Battery sizing
Solar battery calculator
Turn daily or monthly energy use into the nominal battery capacity you need. The result separates delivered energy, conversion losses, reserve, and the whole number of matching battery modules.
Inputs
Size the battery bank
Planning estimate
Your planning estimate
Enter your values, then calculate. Results will show the formula inputs and rounding used.
Formula used
design Wh = daily Wh × autonomy ÷ (DoD × inverter efficiency × battery efficiency) × (1 + reserve)Daily energy is first multiplied by the number of no-charge days. The calculator then divides by each usable-energy factor, adds the reserve, and converts the result to amp-hours at the chosen nominal voltage.

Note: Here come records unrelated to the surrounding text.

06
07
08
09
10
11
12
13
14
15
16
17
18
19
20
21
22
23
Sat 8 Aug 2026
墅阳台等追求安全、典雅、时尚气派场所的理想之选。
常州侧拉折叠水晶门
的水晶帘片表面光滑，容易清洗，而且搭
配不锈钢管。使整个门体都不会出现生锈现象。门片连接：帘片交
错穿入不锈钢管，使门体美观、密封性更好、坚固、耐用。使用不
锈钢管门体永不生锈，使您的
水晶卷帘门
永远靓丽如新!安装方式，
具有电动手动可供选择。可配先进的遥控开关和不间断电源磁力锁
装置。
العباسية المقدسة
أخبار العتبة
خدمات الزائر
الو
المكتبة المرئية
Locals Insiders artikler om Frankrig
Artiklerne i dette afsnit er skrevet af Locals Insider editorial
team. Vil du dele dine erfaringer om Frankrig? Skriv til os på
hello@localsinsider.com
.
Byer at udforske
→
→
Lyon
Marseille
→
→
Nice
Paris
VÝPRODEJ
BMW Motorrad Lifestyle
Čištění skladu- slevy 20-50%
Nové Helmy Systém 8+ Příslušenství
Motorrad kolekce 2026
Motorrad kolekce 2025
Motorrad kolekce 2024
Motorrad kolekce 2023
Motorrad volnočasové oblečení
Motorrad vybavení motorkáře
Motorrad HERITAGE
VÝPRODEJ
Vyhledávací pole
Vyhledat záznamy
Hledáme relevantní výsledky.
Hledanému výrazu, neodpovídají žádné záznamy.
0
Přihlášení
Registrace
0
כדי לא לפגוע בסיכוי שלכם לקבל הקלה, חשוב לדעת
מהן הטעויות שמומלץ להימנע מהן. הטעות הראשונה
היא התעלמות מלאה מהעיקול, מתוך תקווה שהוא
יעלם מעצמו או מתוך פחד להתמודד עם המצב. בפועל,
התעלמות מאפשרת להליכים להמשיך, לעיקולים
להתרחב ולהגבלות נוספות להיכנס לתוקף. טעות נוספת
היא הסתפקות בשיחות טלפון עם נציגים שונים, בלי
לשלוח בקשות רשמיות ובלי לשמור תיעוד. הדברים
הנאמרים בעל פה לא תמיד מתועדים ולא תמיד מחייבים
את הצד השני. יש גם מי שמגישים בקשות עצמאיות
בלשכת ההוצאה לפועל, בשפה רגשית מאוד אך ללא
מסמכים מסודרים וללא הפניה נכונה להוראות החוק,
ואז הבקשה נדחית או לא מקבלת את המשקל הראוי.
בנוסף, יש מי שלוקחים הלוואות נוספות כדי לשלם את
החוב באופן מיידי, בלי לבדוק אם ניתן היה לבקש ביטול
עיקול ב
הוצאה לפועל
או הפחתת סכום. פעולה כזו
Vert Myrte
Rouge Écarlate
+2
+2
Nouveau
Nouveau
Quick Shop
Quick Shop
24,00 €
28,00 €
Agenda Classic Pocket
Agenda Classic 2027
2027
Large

See the full assumptions and rounding policy.
Worked example: 5 kWh per day for two days
Assume a 24V system, 90% depth of discharge, 92% inverter efficiency, 95% battery efficiency, and no extra reserve.
- Energy to deliver: 5,000 Wh × 2 = 10,000 Wh.
- Combined usable factor: 0.90 × 0.92 × 0.95 = 0.7866.
- Nominal capacity: 10,000 ÷ 0.7866 = about 12,713 Wh.
- Amp-hours: 12,713 ÷ 24V = about 529.7 Ah.
Common mistakes to avoid
- Using battery nameplate kWh as if all of it is usable.
- Applying 90 as a multiplier instead of converting 90% to 0.90.
- Rounding the Ah result down to fit a preferred battery count.
- Assuming any module voltage can form the target system voltage.
Questions people ask
Why is the battery result larger than my daily use?
Daily use is energy delivered to loads. The battery must also cover depth-of-discharge limits and conversion losses, plus any reserve you choose.
Should I use daily or monthly energy?
Use whichever source is more reliable. Monthly energy is divided by 30 for a planning-day average, so check seasonal peaks separately.
Is the chemistry preset a specification?
No. It is an editable planning value. Use the battery maker's limits for a real design.